I also have some test lead wire made from rubber. The actual wire looks to be 18 gauge. The new leads are far more flexible. I think I'll make some HV banana yest leads from it rather than test leads. As you know, rubber can hold a set, then crack and break up after a "short" time (to a tech who uses equipment for 20 years or longer).
Test leads are normally rated for 600 VDC or even higher for special lead sets. Silicone should be very good in this regard, but that will be assumption. I would not expect there to be any safety information available for the ends or the wire - given how things seem to work over there. If it is really critical that this be determined (and it certainly could be), a tank of water and an HV power supply would be needed. Now I wish I had picked up one of those insulation testers I had seen going cheap. Darn!
-Chris
The new leads for the Keysight meter are silicone, and they are great to use. Every Keysight / Agilent / HP meter I have came with excellent leads. I have always repaced them with the same ones, or a set from Pomona. Those can get pricey. The leads from HP .... were priced lower than the Pomona lead sets. Therefore I have been using the exact leads that come with the meter.
I also have some test lead wire made from rubber. The actual wire looks to be 18 gauge. The new leads are far more flexible. I think I'll make some HV banana yest leads from it rather than test leads. As you know, rubber can hold a set, then crack and break up after a "short" time (to a tech who uses equipment for 20 years or longer).

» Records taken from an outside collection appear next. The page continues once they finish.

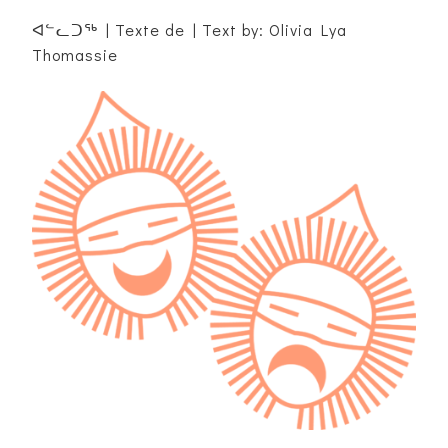
ᐊᓪᓚᑐᖅ | Texte de | Text by: Olivia Lya
Thomassie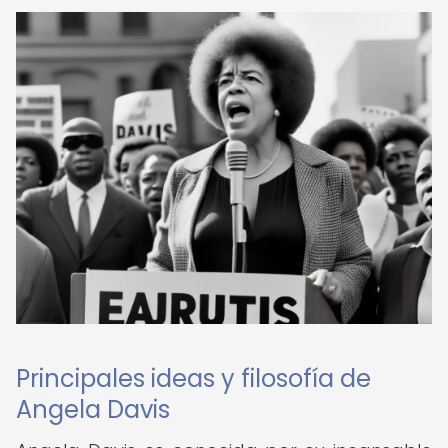
Principales ideas y filosofía de
Angela Davis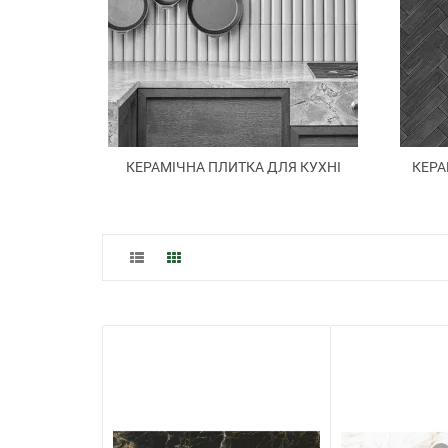
КЕРАМІЧНА ПЛИТКА ДЛЯ КУХНІ
КЕРА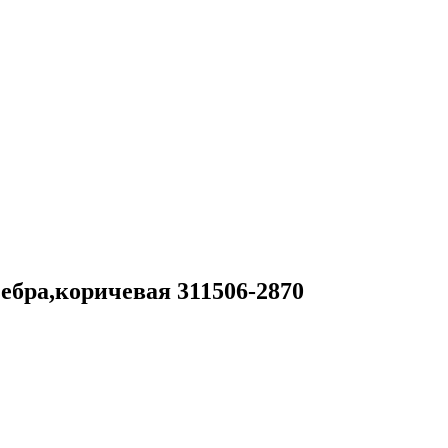
ебра,коричевая 311506-2870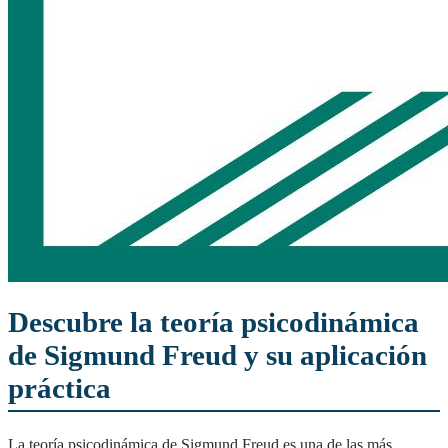
Descubre la teoría psicodinámica
de Sigmund Freud y su aplicación
práctica
La teoría psicodinámica de Sigmund Freud es una de las más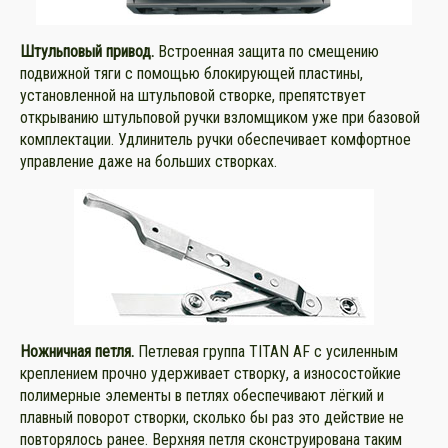
Штульповый
привод
.
Встроенная защита по смещению
подвижной тяги с помощью блокирующей пластины,
установленной на штульповой створке, препятствует
открыванию штульповой ручки взломщиком уже при базовой
комплектации. Удлинитель ручки обеспечивает комфортное
управление даже на больших створках.
Ножничная петля
.
Петлевая группа TITAN AF с усиленным
креплением прочно удерживает створку, а износостойкие
полимерные элементы в петлях обеспечивают лёгкий и
плавный поворот створки, сколько бы раз это действие не
повторялось ранее. Верхняя петля сконструирована таким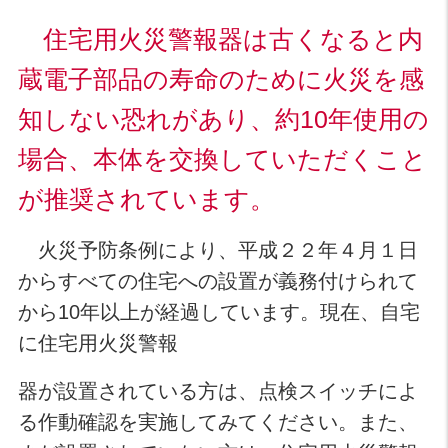
住宅用火災警報器は古くなると内
蔵電子部品の寿命のために火災を感
知しない恐れがあり、約10年使用の
場合、本体を交換していただくこと
が推奨されています。
火災予防条例により、平成２２年４月１日
からすべての住宅への設置が義務付けられて
から10年以上が経過しています。現在、自宅
に住宅用火災警報
器が設置されている方は、点検スイッチによ
る作動確認を実施してみてください。また、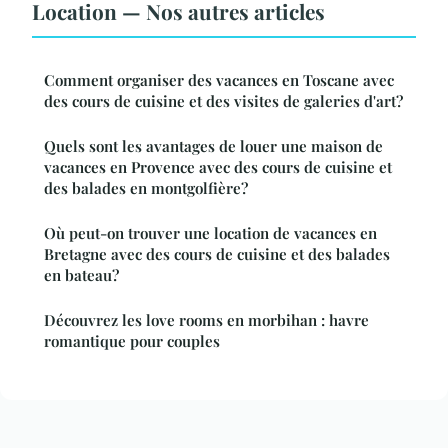
Location — Nos autres articles
Comment organiser des vacances en Toscane avec
des cours de cuisine et des visites de galeries d'art?
Quels sont les avantages de louer une maison de
vacances en Provence avec des cours de cuisine et
des balades en montgolfière?
Où peut-on trouver une location de vacances en
Bretagne avec des cours de cuisine et des balades
en bateau?
Découvrez les love rooms en morbihan : havre
romantique pour couples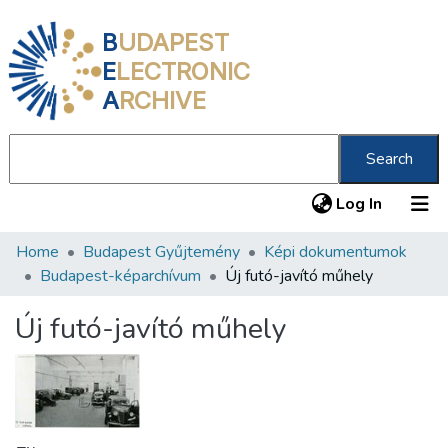
B
UDAPEST
E
LECTRONIC
A
RCHIVE
Search
(current
Log In
Home
Budapest Gyűjtemény
Képi dokumentumok
Communities & Collections
Budapest-képarchívum
Új futó-javító műhely
All of DSpace
Új futó-javító műhely
Statistics
About us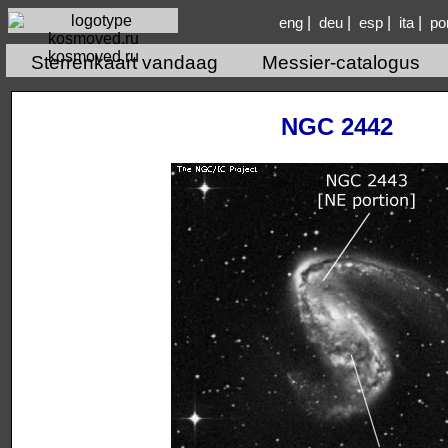
|
|
|
|
eng
deu
esp
ita
po
kosmoved.ru
Sterrenkaart vandaag
Messier-catalogus
NGC 2442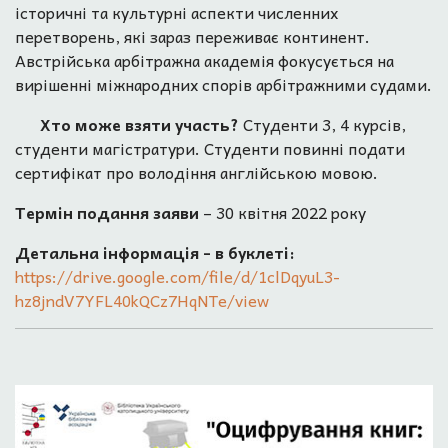
історичні та культурні аспекти численних
перетворень, які зараз переживає континент.
Австрійська арбітражна академія фокусується на
вирішенні міжнародних спорів арбітражними судами.
Хто може взяти участь?
Студенти 3, 4 курсів,
студенти магістратури. Студенти повинні подати
сертифікат про володіння англійською мовою.
Термін подання заяви
– 30 квітня 2022 року
Детальна інформація - в буклеті:
https://drive.google.com/file/d/1clDqyuL3-
hz8jndV7YFL40kQCz7HqNTe/view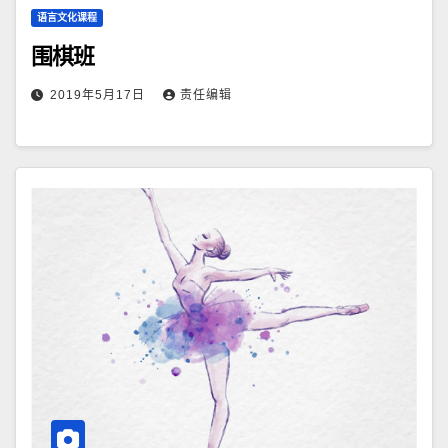
语言文化课程
围棋班
2019年5月17日
责任编辑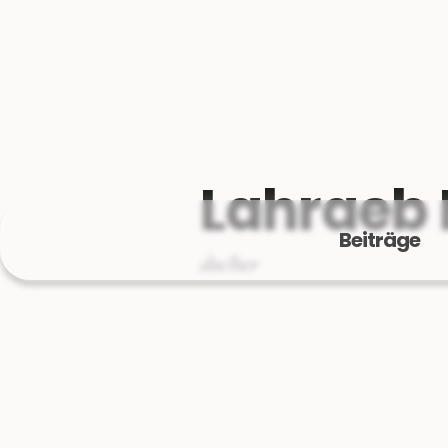
Lahraeb 
Beiträge
she/her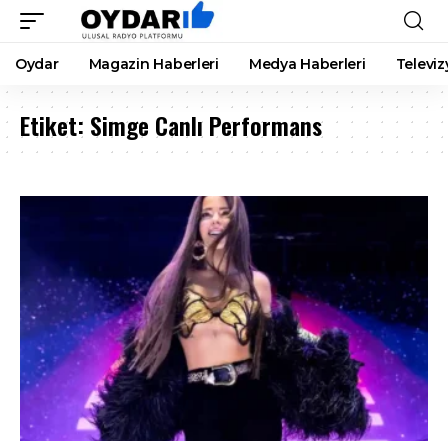
Oydar
Magazin Haberleri
Medya Haberleri
Televiz
Etiket:
Simge Canlı Performans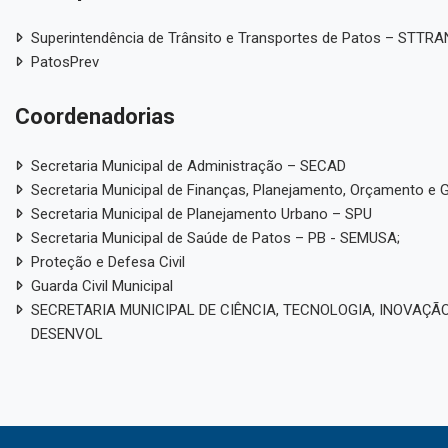
Superintendência de Trânsito e Transportes de Patos – STTR
PatosPrev
Coordenadorias
Secretaria Municipal de Administração – SECAD
Secretaria Municipal de Finanças, Planejamento, Orçamento e 
Secretaria Municipal de Planejamento Urbano – SPU
Secretaria Municipal de Saúde de Patos – PB - SEMUSA;
Proteção e Defesa Civil
Guarda Civil Municipal
SECRETARIA MUNICIPAL DE CIÊNCIA, TECNOLOGIA, INOVAÇÃO
DESENVOL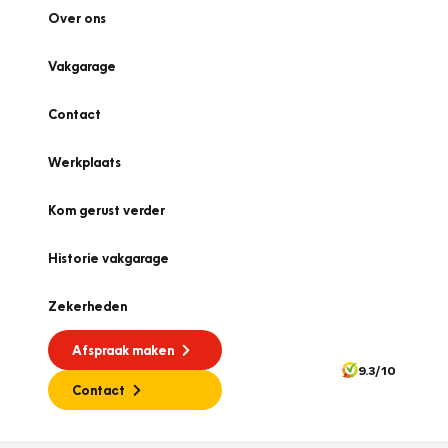
Over ons
Vakgarage
Contact
Werkplaats
Kom gerust verder
Historie vakgarage
Zekerheden
Afspraak maken
9.3/10
Contact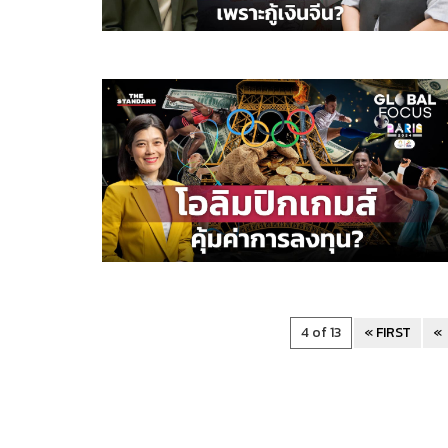
4 of 13
« FIRST
«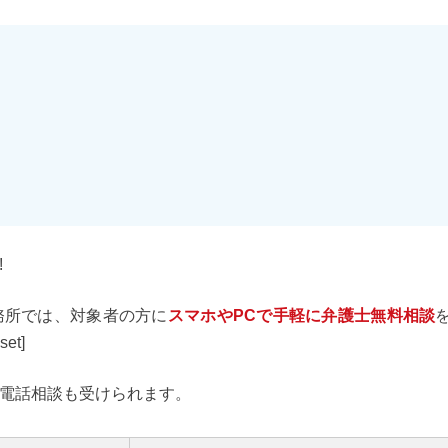
!
務所では、対象者の方に
スマホやPCで手軽に弁護士無料相談
et]
電話相談も受けられます。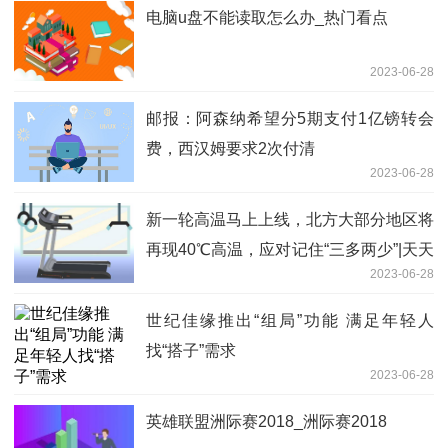
电脑u盘不能读取怎么办_热门看点
2023-06-28
邮报：阿森纳希望分5期支付1亿镑转会
费，西汉姆要求2次付清
2023-06-28
新一轮高温马上上线，北方大部分地区将
再现40℃高温，应对记住“三多两少”|天天
2023-06-28
时讯
世纪佳缘推出“组局”功能 满足年轻人
找“搭子”需求
2023-06-28
英雄联盟洲际赛2018_洲际赛2018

Test leads are normally rated for 600 VDC or even higher for special lead sets. Silicone should be very good in this regard, but that will be assumption. I would not expect there to be any safety information available for the ends or the wire - given how things seem to work over there. If it is really critical that this be determined (and it certainly could be), a tank of water and an HV power supply would be needed. Now I wish I had picked up one of those insulation testers I had seen going cheap. Darn!